Plus qu’une simple consultation, l’Élysée promet une « démarche de renouveau démocratique ». Le fait de mettre ensemble, autour de la table, des élus politiques, des représentants des corps intermédiaires, du monde professionnel, des simples citoyens représente en soi un pas de plus par rapport aux précédentes consultations. « Une maturation des différentes expériences démocratiques que l’on a pu expérimenter durant le quinquennat précédent »,assure encore l’Élysée. Le chef de l’État a en revanche exclu des missions du CNR le chantier des institutions et du fonctionnement démocratique, au grand dam des associations. Peu après son interview dans la presse régionale, un collectif d’ONG avait demandé au président « d’ouvrir enfin sérieusement le chantier » afin de « transformer en profondeur nos institutions, vers une nouvelle méthode de gouvernement, plus participative ». Proportionnelle, reconnaissance du vote blanc, référendum d’initiative citoyenne… Le collectif dressait la liste des sujets à aborder. « La Convention citoyenne pour le climat(CCC) a été une expérience extrêmement positive mais elle a suscité de la frustration, car la manière dont le Parlement puis la haute administration se sont emparés des propositions les a vidées de leur ambition », souligne Pauline Véron, coprésidente de Démocratie ouverte, l’association en charge de l’organisation de la CCC. Selon elle, l’objet même du CNR aurait dû être la réforme des institutions avec, à la clé, un référendum.

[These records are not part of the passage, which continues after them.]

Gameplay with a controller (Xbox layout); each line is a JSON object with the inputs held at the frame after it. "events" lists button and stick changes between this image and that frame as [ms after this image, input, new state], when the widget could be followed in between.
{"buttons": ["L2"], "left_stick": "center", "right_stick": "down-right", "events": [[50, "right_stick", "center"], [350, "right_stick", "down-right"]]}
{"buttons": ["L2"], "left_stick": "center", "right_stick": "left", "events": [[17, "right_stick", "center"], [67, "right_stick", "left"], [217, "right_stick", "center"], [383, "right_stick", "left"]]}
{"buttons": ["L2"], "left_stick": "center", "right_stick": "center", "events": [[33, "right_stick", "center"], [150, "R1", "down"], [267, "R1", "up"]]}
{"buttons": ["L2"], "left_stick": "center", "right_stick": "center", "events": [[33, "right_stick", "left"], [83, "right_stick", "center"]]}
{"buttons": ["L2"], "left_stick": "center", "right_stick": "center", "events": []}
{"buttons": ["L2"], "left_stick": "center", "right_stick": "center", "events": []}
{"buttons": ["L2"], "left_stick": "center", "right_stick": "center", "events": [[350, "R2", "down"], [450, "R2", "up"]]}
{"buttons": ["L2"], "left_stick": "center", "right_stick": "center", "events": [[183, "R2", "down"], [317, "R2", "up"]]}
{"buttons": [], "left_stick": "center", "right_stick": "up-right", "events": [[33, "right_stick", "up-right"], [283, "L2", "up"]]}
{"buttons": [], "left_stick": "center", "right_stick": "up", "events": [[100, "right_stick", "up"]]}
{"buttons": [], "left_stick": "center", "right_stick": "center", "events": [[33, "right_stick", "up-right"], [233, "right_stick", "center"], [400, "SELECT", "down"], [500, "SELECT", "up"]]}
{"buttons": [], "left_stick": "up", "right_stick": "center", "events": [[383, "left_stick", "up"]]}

Emmanuel Macron avait, au début de son premier quinquennat, présenté aux parlementaires une révision de la Constitution, finalement enterrée au cœur de l’été 2018 dans le tumulte de l’affaire Benalla. Entre les deux tours de la présidentielle, il avait esquissé une autre méthode, s’il était réélu, avec la mise en place d’une « commission transpartisane » pour réviser la Constitution. Au regard des nouveaux rapports de force issus des législatives, la recherche d’un compromis sera complexe.